Entries follow. Give back exactly the lines starting at the one containing "точны, но и" and ending at the one containing "て、「伴堂(守矢)蒼子」を演じていただいておりま", and no other lines.

══ PROVIDED INFORMATION ══

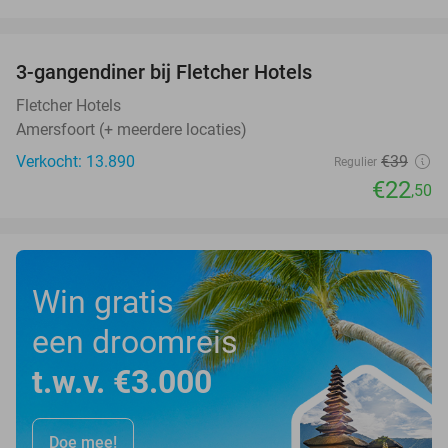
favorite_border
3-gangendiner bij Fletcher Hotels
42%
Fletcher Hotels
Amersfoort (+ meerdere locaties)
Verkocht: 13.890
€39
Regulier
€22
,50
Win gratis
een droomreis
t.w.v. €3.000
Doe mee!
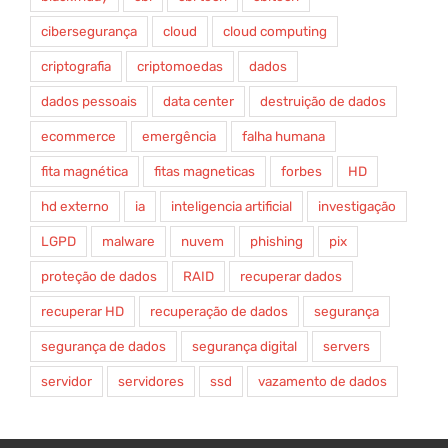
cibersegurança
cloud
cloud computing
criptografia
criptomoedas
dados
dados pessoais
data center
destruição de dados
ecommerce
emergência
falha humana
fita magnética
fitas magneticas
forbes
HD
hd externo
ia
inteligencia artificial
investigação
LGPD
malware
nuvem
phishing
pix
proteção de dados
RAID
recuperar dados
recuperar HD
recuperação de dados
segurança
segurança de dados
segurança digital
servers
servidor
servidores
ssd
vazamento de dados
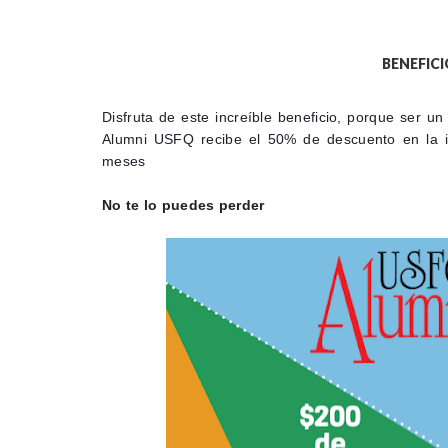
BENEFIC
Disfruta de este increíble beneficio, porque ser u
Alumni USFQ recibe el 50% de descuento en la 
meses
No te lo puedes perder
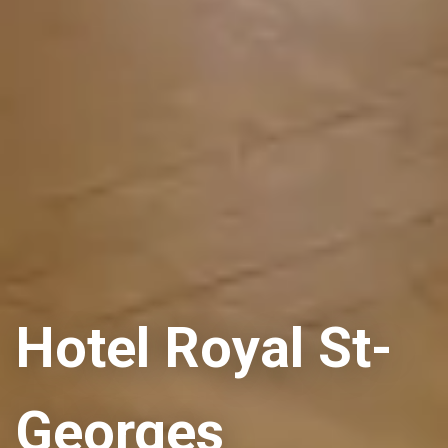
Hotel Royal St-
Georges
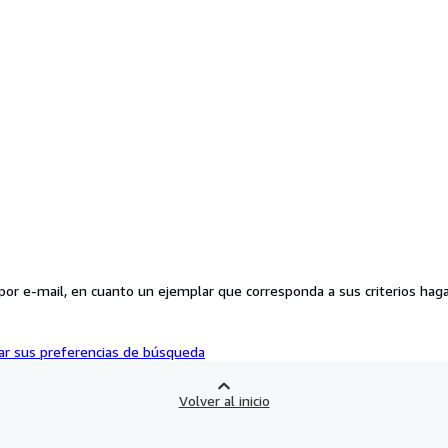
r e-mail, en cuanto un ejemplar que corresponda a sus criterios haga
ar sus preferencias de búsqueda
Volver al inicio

═══
══ PROVIDED INFORMATION ══

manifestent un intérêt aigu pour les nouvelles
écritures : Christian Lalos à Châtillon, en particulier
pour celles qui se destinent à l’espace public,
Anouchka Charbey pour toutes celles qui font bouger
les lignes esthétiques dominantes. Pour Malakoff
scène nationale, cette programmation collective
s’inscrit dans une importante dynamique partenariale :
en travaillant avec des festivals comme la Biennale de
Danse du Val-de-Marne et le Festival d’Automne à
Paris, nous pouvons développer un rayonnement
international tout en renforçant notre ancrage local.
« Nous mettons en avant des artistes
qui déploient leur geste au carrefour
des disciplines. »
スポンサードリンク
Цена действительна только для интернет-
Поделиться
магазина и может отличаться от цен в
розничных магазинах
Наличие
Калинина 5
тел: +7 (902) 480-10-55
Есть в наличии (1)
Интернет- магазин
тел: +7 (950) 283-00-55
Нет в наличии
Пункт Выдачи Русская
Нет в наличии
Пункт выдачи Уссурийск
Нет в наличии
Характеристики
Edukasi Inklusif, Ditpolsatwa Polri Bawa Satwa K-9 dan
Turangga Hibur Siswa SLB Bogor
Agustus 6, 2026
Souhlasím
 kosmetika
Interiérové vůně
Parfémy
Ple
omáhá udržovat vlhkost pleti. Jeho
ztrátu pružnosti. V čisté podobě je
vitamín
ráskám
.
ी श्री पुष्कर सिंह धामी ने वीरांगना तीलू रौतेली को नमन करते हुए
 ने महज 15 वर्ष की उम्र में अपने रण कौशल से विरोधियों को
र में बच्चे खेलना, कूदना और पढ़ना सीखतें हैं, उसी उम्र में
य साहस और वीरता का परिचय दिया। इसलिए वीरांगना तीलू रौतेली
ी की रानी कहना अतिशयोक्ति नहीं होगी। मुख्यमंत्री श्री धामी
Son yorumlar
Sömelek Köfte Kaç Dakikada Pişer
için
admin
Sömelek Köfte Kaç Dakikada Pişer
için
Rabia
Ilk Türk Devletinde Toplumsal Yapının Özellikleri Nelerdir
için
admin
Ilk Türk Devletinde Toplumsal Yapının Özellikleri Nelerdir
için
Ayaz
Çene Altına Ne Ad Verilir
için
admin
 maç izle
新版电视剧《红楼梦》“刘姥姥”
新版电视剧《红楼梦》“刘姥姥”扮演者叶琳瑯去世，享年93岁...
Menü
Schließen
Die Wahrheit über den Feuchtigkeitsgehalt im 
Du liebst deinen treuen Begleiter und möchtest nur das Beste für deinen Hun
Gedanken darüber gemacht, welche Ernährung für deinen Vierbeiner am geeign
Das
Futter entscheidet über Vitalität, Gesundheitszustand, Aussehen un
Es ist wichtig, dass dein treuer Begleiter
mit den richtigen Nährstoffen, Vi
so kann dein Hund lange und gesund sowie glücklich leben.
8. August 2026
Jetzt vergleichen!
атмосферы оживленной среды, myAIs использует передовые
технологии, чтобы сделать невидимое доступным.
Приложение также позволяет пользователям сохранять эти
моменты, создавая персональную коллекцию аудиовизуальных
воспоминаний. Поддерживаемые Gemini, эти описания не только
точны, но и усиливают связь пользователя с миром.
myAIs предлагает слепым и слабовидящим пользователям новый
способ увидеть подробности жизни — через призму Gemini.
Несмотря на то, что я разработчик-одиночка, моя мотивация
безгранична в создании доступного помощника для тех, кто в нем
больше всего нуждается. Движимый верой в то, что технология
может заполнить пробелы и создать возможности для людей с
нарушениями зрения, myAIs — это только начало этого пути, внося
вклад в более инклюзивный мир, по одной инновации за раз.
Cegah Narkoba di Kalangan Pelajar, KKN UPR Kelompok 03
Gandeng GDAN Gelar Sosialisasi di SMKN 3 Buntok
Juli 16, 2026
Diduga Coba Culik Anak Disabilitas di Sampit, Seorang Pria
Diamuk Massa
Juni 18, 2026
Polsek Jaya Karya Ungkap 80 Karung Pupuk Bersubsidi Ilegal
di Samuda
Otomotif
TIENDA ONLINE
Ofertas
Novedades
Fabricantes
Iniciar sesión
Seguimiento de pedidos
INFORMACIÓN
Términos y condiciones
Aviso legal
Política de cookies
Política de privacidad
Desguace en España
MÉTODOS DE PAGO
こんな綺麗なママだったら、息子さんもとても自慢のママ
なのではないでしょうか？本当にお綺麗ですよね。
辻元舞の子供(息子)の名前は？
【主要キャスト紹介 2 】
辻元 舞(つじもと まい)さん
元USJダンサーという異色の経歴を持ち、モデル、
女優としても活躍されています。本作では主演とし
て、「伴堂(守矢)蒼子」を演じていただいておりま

═══

§ **RESULT FOR THIS EXERCISE**:
точны, но и усиливают связь пользователя с миром.
myAIs предлагает слепым и слабовидящим пользователям новый
способ увидеть подробности жизни — через призму Gemini.
Несмотря на то, что я разработчик-одиночка, моя мотивация
безгранична в создании доступного помощника для тех, кто в нем
больше всего нуждается. Движимый верой в то, что технология
может заполнить пробелы и создать возможности для людей с
нарушениями зрения, myAIs — это только начало этого пути, внося
вклад в более инклюзивный мир, по одной инновации за раз.
Cegah Narkoba di Kalangan Pelajar, KKN UPR Kelompok 03
Gandeng GDAN Gelar Sosialisasi di SMKN 3 Buntok
Juli 16, 2026
Diduga Coba Culik Anak Disabilitas di Sampit, Seorang Pria
Diamuk Massa
Juni 18, 2026
Polsek Jaya Karya Ungkap 80 Karung Pupuk Bersubsidi Ilegal
di Samuda
Otomotif
TIENDA ONLINE
Ofertas
Novedades
Fabricantes
Iniciar sesión
Seguimiento de pedidos
INFORMACIÓN
Términos y condiciones
Aviso legal
Política de cookies
Política de privacidad
Desguace en España
MÉTODOS DE PAGO
こんな綺麗なママだったら、息子さんもとても自慢のママ
なのではないでしょうか？本当にお綺麗ですよね。
辻元舞の子供(息子)の名前は？
【主要キャスト紹介 2 】
辻元 舞(つじもと まい)さん
元USJダンサーという異色の経歴を持ち、モデル、
女優としても活躍されています。本作では主演とし
て、「伴堂(守矢)蒼子」を演じていただいておりま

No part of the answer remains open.